Verfahren zur Verbesserung des Glanzfinish eines mineralischen Substrats, gebildet durch ein Verfahren, umfassend die folgenden Verfahrensschritte: i) Bilden des Substrats aus einer ungehärteten mineralischen Zusammensetzung, ii) Bilden einer kontinuierlichen Schicht von Film-bildenden polymeren Bindemittel über eine Oberfläche des in i) gebildeten Substrats durch: a) Aufbringen einer ersten Beschichtungszusammensetzung, umfassend Film-bildendes polymeres Bindemittel, auf die Oberfläche und b) Destabilisieren der ersten Beschichtungszusammensetzung durch ein Koazervations- oder kolloidales Destabilisierungsverfahren vor dem Aufbringen, nach Kontakt oder nach dem Aufbringen der ersten Beschichtungszusammensetzung auf die Oberfläche, iii) Aufbringen einer zweiten Beschichtungszusammensetzung, umfassend ein Film-bildendes polymeres Bindemittel, auf die in ii) gebildete, beschichtete Oberfläche und iv) Trocknen und Härten des in iii) gebildeten, beschichteten Substrats, beispielsweise in einem Ofen oder Autoklaven.

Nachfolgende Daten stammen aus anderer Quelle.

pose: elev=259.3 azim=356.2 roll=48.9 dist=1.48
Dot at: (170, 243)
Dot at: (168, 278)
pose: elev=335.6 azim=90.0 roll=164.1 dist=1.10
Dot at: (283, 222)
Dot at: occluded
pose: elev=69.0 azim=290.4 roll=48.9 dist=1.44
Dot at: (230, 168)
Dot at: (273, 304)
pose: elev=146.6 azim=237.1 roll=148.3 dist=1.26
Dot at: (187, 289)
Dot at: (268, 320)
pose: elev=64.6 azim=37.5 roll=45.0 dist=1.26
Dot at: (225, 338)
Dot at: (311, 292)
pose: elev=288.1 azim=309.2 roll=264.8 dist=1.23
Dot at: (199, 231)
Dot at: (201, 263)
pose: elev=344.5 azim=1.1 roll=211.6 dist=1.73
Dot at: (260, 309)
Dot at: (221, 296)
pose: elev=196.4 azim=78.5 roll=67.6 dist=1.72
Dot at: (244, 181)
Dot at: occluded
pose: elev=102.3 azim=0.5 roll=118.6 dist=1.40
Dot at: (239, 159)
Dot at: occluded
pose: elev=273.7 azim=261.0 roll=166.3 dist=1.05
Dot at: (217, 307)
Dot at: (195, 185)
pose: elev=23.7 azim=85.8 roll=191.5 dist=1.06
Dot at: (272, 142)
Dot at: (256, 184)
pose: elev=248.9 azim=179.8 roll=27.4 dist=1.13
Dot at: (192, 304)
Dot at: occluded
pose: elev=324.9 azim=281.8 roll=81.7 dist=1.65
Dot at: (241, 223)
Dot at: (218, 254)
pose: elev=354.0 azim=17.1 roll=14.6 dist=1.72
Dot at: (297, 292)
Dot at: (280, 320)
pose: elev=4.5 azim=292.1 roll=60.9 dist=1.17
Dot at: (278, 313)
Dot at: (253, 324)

Verfahren nach Anspruch 6, wobei die erste Beschichtungszusammensetzung nicht zementartig ist.
Verfahren nach Anspruch 6, wobei das Substrat eine Dachziegel ist.
Verfahren nach Anspruch 6, wobei die erste Beschichtungszusammensetzung durch ein Koazervationsverfahren destabilisiert wird.
Verfahren nach Anspruch 6, wobei die erste Beschichtungszusammensetzung durch ein kolloidales Destabilisierungsverfahren destabilisiert wird.